▸ AYO MENCOBA: Sebutkan semua khalifah yang namanya disebut dalam teks tentang hubungan ulama dan umara di bawah ini.

▸ KUTIPAN TEKS:
* * * * * * * * *

PKS Kabupaten Tangerang
Ahmad Heryawan
Sepanjang sejarah, hubungan antara ulama dengan umara penuh dinamika. Ada masanya, antara ulama dengan umara saling berseberangan dan bahkan terlibat konflik. Contohnya terjadi pada masa khalifah Yazid bin Mu'awiyah. Masa gelap benar - benar terjadi hingga terjadi eksekusi besar - besaran terhadap sejumlah shahabat dan para ulama Madinah. Ada kalanya terjadi kerjasama dan saling mendukung. Contohnya terjadi pada masa khalifah Harun Al Rasyid. Beliau begitu hormat pada Imam Malik dan bahkan pernah meminta agar kitab Al Muwatha' digantung di Ka'bah sebagai simbol penyatuan umat dalam satu mazhab. Tapi adapula masanya antara ulama dengan umara menyatu. Contohnya terjadi pada masa khalifah Umar bin Abdul Azis. Karena Umar bin Abdul Azis adalah ulama yang menjadi Umara.

Tentang kapasitas khalifah Umar bin Abdul Azis selaku ulama, tidak perlu diragukan lagi. Kesaksian para guru - gurunya terhadap beliau sungguh mencengangkan seperti halnya : "Dulu dia datang kepada kami untuk menuntut ilmu. Sekarang gantian kami yang menuntut ilmu kepadanya". Anas bin Malik ra (pembantunya rasulullah saw) berkata bahwa bacaan dan cara shalatnya Umar bin Abdul Azis sangat mirip dengan rasulullah. Imam Ahmad bin Hambal juga berkata bahwa "Mujaddid abad pertama adalah Umar bin Abdul Azis. Sedang mujaddid abad kedua adalah Imam Syafi'i. Namun pada akhirnya, kita lebih mengenal beliau dalam kapasitasnya sebagai khalifah. Dan tidak tanggung - tanggung, beliau bahkan disebut - sebut oleh sebagian pihak sebagai "khalifah kelima" dari khulafaur rasyidin. Karena masa kepemimpinannya mengingatkan orang - orang dengan suasana dibawah kepemimpinan khulafaur rasyidin.

* * * * * * * * *

▸ DATA:
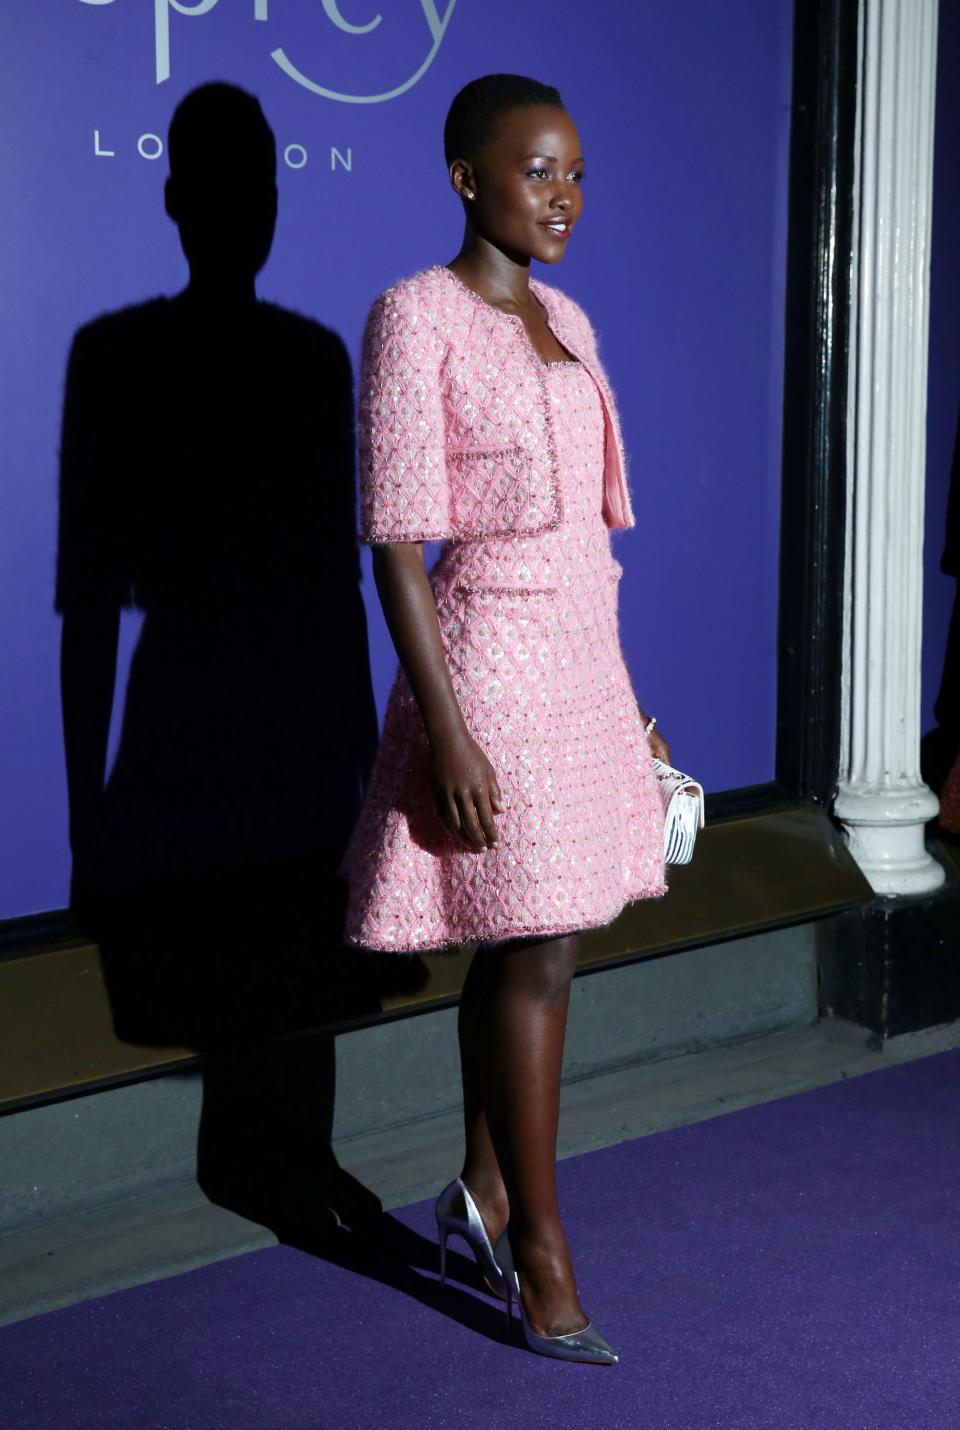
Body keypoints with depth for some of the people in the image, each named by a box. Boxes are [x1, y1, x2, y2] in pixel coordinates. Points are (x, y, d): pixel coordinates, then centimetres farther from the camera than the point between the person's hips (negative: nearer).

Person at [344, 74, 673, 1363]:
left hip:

* * * * * * * * *

▸ JAWABAN: Yazid bin Mu'awiyah, Harun Al Rasyid, dan Umar bin Abdul Azis.